▶ [RECORDS SHOWN]

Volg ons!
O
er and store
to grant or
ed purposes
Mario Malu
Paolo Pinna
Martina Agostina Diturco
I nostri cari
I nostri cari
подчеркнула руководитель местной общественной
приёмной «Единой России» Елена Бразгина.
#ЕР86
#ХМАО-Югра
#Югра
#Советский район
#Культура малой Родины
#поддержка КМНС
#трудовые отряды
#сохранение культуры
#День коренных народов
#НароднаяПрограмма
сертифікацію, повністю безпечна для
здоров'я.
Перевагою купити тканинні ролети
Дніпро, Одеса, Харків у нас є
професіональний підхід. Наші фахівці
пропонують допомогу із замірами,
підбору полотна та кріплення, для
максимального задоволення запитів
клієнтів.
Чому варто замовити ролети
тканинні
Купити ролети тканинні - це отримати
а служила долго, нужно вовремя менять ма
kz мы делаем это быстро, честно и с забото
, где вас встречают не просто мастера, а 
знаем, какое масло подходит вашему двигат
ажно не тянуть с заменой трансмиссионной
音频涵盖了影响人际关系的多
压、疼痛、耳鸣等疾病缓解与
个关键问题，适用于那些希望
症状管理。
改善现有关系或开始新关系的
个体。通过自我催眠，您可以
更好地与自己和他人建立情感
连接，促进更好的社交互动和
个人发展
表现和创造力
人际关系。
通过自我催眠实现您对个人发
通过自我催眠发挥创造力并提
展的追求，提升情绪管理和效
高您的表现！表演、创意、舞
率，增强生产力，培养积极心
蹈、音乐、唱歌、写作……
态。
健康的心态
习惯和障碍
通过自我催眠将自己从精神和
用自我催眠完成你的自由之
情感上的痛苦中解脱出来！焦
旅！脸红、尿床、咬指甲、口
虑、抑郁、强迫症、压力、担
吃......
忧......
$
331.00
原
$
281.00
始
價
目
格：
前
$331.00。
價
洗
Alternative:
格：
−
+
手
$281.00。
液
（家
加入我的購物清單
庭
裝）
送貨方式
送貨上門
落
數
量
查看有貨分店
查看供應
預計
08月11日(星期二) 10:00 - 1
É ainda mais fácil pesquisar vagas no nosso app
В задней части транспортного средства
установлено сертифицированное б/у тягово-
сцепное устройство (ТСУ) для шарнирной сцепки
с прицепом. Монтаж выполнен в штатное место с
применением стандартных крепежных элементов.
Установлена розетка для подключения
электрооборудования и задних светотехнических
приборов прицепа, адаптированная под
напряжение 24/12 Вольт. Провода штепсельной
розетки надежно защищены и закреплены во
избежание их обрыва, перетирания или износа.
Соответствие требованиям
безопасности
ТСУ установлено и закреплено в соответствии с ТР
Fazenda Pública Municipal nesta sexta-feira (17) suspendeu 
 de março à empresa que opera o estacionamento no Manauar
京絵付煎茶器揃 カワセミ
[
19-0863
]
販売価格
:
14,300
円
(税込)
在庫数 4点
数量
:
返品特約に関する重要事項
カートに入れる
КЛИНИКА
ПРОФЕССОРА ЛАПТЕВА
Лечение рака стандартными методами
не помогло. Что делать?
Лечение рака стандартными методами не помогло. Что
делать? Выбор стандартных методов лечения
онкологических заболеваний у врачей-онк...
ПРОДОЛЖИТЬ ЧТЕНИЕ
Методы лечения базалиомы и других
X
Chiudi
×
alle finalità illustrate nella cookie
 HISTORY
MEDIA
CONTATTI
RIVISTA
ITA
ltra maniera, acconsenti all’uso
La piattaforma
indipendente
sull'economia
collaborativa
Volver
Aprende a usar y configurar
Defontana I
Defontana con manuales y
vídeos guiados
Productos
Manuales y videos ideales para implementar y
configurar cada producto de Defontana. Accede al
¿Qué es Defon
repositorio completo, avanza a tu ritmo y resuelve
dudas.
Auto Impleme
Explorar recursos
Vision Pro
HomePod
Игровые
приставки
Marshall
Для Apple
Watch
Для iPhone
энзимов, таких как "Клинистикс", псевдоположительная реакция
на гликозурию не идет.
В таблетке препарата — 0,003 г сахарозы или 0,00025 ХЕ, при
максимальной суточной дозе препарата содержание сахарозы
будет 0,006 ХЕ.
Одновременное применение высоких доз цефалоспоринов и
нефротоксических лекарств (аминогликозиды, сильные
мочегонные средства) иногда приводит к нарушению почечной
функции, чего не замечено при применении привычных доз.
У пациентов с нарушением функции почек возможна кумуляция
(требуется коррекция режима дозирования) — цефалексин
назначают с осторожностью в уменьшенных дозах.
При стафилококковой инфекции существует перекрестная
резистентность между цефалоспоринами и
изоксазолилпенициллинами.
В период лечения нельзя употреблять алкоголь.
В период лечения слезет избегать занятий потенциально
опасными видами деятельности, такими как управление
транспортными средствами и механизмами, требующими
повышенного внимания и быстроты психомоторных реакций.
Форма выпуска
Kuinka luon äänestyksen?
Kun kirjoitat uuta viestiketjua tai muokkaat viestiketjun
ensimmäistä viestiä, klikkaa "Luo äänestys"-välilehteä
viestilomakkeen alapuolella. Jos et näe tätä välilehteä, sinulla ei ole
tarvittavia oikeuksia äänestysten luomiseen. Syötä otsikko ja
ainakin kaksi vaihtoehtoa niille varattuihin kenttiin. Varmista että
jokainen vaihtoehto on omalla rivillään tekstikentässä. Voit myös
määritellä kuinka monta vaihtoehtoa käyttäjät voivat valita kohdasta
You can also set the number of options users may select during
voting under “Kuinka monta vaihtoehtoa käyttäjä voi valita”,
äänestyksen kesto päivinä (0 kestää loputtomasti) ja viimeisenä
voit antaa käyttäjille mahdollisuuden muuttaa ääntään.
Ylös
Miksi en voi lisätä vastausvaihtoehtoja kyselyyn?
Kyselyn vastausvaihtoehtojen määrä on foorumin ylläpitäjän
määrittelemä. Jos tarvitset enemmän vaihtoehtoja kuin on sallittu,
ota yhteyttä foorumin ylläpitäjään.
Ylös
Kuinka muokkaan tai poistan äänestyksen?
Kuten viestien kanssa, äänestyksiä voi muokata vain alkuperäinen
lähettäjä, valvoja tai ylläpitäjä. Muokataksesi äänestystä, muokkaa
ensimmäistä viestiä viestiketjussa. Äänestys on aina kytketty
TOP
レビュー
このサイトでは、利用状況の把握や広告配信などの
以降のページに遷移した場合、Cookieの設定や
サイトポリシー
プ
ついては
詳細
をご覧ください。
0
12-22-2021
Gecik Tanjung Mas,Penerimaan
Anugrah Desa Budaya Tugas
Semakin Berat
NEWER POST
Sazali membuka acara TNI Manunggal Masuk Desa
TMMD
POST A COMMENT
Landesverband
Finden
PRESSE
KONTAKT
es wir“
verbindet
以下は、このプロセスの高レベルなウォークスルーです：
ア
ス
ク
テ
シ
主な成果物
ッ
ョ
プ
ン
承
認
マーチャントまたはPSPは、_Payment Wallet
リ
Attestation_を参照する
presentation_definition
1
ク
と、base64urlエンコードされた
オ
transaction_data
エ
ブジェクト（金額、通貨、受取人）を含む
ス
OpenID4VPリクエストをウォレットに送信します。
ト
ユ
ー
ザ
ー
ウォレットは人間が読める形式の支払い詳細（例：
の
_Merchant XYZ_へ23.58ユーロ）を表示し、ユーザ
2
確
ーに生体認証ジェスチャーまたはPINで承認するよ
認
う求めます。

▶ [WORK REQUEST]
Please give all of the data above again, substituting "Bundesverband" for "Landesverband" and leaving everything else unchanged.

▶ [THE ANSWER]
Volg ons!
O
er and store
to grant or
ed purposes
Mario Malu
Paolo Pinna
Martina Agostina Diturco
I nostri cari
I nostri cari
подчеркнула руководитель местной общественной
приёмной «Единой России» Елена Бразгина.
#ЕР86
#ХМАО-Югра
#Югра
#Советский район
#Культура малой Родины
#поддержка КМНС
#трудовые отряды
#сохранение культуры
#День коренных народов
#НароднаяПрограмма
сертифікацію, повністю безпечна для
здоров'я.
Перевагою купити тканинні ролети
Дніпро, Одеса, Харків у нас є
професіональний підхід. Наші фахівці
пропонують допомогу із замірами,
підбору полотна та кріплення, для
максимального задоволення запитів
клієнтів.
Чому варто замовити ролети
тканинні
Купити ролети тканинні - це отримати
а служила долго, нужно вовремя менять ма
kz мы делаем это быстро, честно и с забото
, где вас встречают не просто мастера, а 
знаем, какое масло подходит вашему двигат
ажно не тянуть с заменой трансмиссионной
音频涵盖了影响人际关系的多
压、疼痛、耳鸣等疾病缓解与
个关键问题，适用于那些希望
症状管理。
改善现有关系或开始新关系的
个体。通过自我催眠，您可以
更好地与自己和他人建立情感
连接，促进更好的社交互动和
个人发展
表现和创造力
人际关系。
通过自我催眠实现您对个人发
通过自我催眠发挥创造力并提
展的追求，提升情绪管理和效
高您的表现！表演、创意、舞
率，增强生产力，培养积极心
蹈、音乐、唱歌、写作……
态。
健康的心态
习惯和障碍
通过自我催眠将自己从精神和
用自我催眠完成你的自由之
情感上的痛苦中解脱出来！焦
旅！脸红、尿床、咬指甲、口
虑、抑郁、强迫症、压力、担
吃......
忧......
$
331.00
原
$
281.00
始
價
目
格：
前
$331.00。
價
洗
Alternative:
格：
−
+
手
$281.00。
液
（家
加入我的購物清單
庭
裝）
送貨方式
送貨上門
落
數
量
查看有貨分店
查看供應
預計
08月11日(星期二) 10:00 - 1
É ainda mais fácil pesquisar vagas no nosso app
В задней части транспортного средства
установлено сертифицированное б/у тягово-
сцепное устройство (ТСУ) для шарнирной сцепки
с прицепом. Монтаж выполнен в штатное место с
применением стандартных крепежных элементов.
Установлена розетка для подключения
электрооборудования и задних светотехнических
приборов прицепа, адаптированная под
напряжение 24/12 Вольт. Провода штепсельной
розетки надежно защищены и закреплены во
избежание их обрыва, перетирания или износа.
Соответствие требованиям
безопасности
ТСУ установлено и закреплено в соответствии с ТР
Fazenda Pública Municipal nesta sexta-feira (17) suspendeu 
 de março à empresa que opera o estacionamento no Manauar
京絵付煎茶器揃 カワセミ
[
19-0863
]
販売価格
:
14,300
円
(税込)
在庫数 4点
数量
:
返品特約に関する重要事項
カートに入れる
КЛИНИКА
ПРОФЕССОРА ЛАПТЕВА
Лечение рака стандартными методами
не помогло. Что делать?
Лечение рака стандартными методами не помогло. Что
делать? Выбор стандартных методов лечения
онкологических заболеваний у врачей-онк...
ПРОДОЛЖИТЬ ЧТЕНИЕ
Методы лечения базалиомы и других
X
Chiudi
×
alle finalità illustrate nella cookie
 HISTORY
MEDIA
CONTATTI
RIVISTA
ITA
ltra maniera, acconsenti all’uso
La piattaforma
indipendente
sull'economia
collaborativa
Volver
Aprende a usar y configurar
Defontana I
Defontana con manuales y
vídeos guiados
Productos
Manuales y videos ideales para implementar y
configurar cada producto de Defontana. Accede al
¿Qué es Defon
repositorio completo, avanza a tu ritmo y resuelve
dudas.
Auto Impleme
Explorar recursos
Vision Pro
HomePod
Игровые
приставки
Marshall
Для Apple
Watch
Для iPhone
энзимов, таких как "Клинистикс", псевдоположительная реакция
на гликозурию не идет.
В таблетке препарата — 0,003 г сахарозы или 0,00025 ХЕ, при
максимальной суточной дозе препарата содержание сахарозы
будет 0,006 ХЕ.
Одновременное применение высоких доз цефалоспоринов и
нефротоксических лекарств (аминогликозиды, сильные
мочегонные средства) иногда приводит к нарушению почечной
функции, чего не замечено при применении привычных доз.
У пациентов с нарушением функции почек возможна кумуляция
(требуется коррекция режима дозирования) — цефалексин
назначают с осторожностью в уменьшенных дозах.
При стафилококковой инфекции существует перекрестная
резистентность между цефалоспоринами и
изоксазолилпенициллинами.
В период лечения нельзя употреблять алкоголь.
В период лечения слезет избегать занятий потенциально
опасными видами деятельности, такими как управление
транспортными средствами и механизмами, требующими
повышенного внимания и быстроты психомоторных реакций.
Форма выпуска
Kuinka luon äänestyksen?
Kun kirjoitat uuta viestiketjua tai muokkaat viestiketjun
ensimmäistä viestiä, klikkaa "Luo äänestys"-välilehteä
viestilomakkeen alapuolella. Jos et näe tätä välilehteä, sinulla ei ole
tarvittavia oikeuksia äänestysten luomiseen. Syötä otsikko ja
ainakin kaksi vaihtoehtoa niille varattuihin kenttiin. Varmista että
jokainen vaihtoehto on omalla rivillään tekstikentässä. Voit myös
määritellä kuinka monta vaihtoehtoa käyttäjät voivat valita kohdasta
You can also set the number of options users may select during
voting under “Kuinka monta vaihtoehtoa käyttäjä voi valita”,
äänestyksen kesto päivinä (0 kestää loputtomasti) ja viimeisenä
voit antaa käyttäjille mahdollisuuden muuttaa ääntään.
Ylös
Miksi en voi lisätä vastausvaihtoehtoja kyselyyn?
Kyselyn vastausvaihtoehtojen määrä on foorumin ylläpitäjän
määrittelemä. Jos tarvitset enemmän vaihtoehtoja kuin on sallittu,
ota yhteyttä foorumin ylläpitäjään.
Ylös
Kuinka muokkaan tai poistan äänestyksen?
Kuten viestien kanssa, äänestyksiä voi muokata vain alkuperäinen
lähettäjä, valvoja tai ylläpitäjä. Muokataksesi äänestystä, muokkaa
ensimmäistä viestiä viestiketjussa. Äänestys on aina kytketty
TOP
レビュー
このサイトでは、利用状況の把握や広告配信などの
以降のページに遷移した場合、Cookieの設定や
サイトポリシー
プ
ついては
詳細
をご覧ください。
0
12-22-2021
Gecik Tanjung Mas,Penerimaan
Anugrah Desa Budaya Tugas
Semakin Berat
NEWER POST
Sazali membuka acara TNI Manunggal Masuk Desa
TMMD
POST A COMMENT
Bundesverband
Finden
PRESSE
KONTAKT
es wir“
verbindet
以下は、このプロセスの高レベルなウォークスルーです：
ア
ス
ク
テ
シ
主な成果物
ッ
ョ
プ
ン
承
認
マーチャントまたはPSPは、_Payment Wallet
リ
Attestation_を参照する
presentation_definition
1
ク
と、base64urlエンコードされた
オ
transaction_data
エ
ブジェクト（金額、通貨、受取人）を含む
ス
OpenID4VPリクエストをウォレットに送信します。
ト
ユ
ー
ザ
ー
ウォレットは人間が読める形式の支払い詳細（例：
の
_Merchant XYZ_へ23.58ユーロ）を表示し、ユーザ
2
確
ーに生体認証ジェスチャーまたはPINで承認するよ
認
う求めます。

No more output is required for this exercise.